> **Problem to solve**
Could you return, unchanged, the lines of the records starting at the line that contains "stutter, his individuality" and ending at the last line of the records, leaving the pictures out?
┄┄┄┄┄┄┄┄┄┄┄┄┄┄┄┄┄┄┄┄
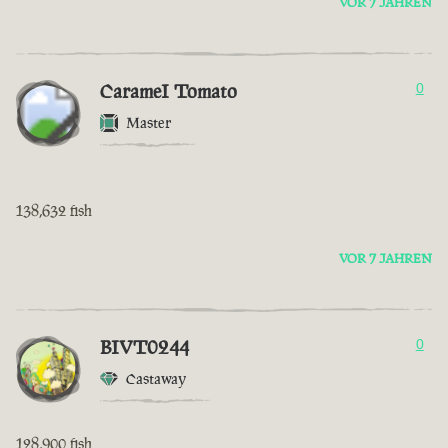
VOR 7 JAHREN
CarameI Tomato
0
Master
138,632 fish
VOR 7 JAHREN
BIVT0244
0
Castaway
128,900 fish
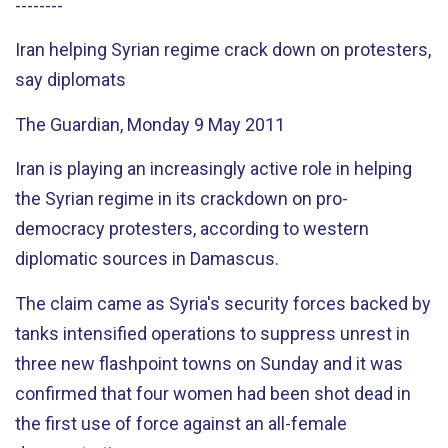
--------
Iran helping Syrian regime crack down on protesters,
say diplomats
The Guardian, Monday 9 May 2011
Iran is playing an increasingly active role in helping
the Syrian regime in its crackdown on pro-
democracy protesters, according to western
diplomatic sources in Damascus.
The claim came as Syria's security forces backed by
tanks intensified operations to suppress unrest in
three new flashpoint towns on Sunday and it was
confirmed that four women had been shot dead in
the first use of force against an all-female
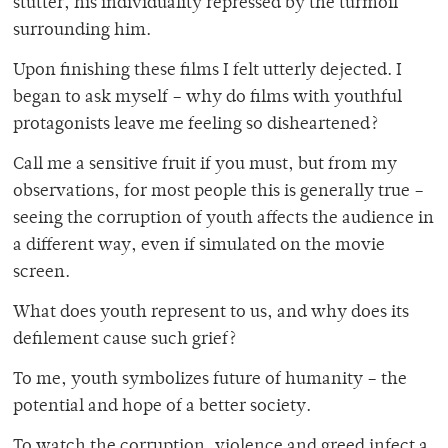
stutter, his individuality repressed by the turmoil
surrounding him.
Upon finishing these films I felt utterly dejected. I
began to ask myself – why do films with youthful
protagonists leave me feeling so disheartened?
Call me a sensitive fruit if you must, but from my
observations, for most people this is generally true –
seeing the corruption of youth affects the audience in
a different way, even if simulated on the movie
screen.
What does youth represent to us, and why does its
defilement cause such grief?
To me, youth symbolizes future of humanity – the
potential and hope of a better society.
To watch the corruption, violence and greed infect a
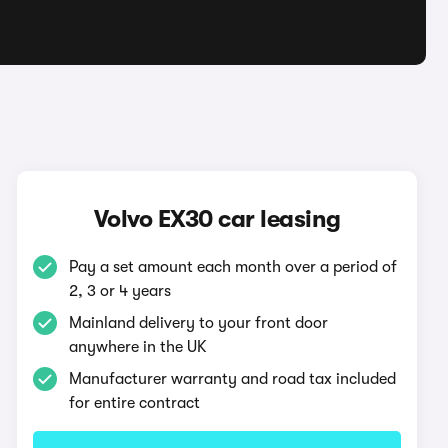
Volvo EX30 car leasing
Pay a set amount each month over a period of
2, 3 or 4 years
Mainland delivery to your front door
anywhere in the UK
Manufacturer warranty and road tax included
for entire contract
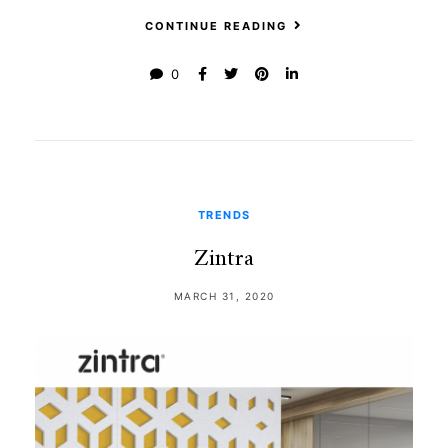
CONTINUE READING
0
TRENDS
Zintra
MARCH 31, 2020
┄┄┄┄┄┄┄┄┄┄┄┄┄┄┄┄┄┄┄┄
> **Solution for this exercise**
stutter, his individuality repressed by the turmoil
surrounding him.
Upon finishing these films I felt utterly dejected. I
began to ask myself – why do films with youthful
protagonists leave me feeling so disheartened?
Call me a sensitive fruit if you must, but from my
observations, for most people this is generally true –
seeing the corruption of youth affects the audience in
a different way, even if simulated on the movie
screen.
What does youth represent to us, and why does its
defilement cause such grief?
To me, youth symbolizes future of humanity – the
potential and hope of a better society.
To watch the corruption, violence and greed infect a
Volvo EX30 car leasing
Pay a set amount each month over a period of
2, 3 or 4 years
Mainland delivery to your front door
anywhere in the UK
Manufacturer warranty and road tax included
for entire contract
CONTINUE READING
0
TRENDS
Zintra
MARCH 31, 2020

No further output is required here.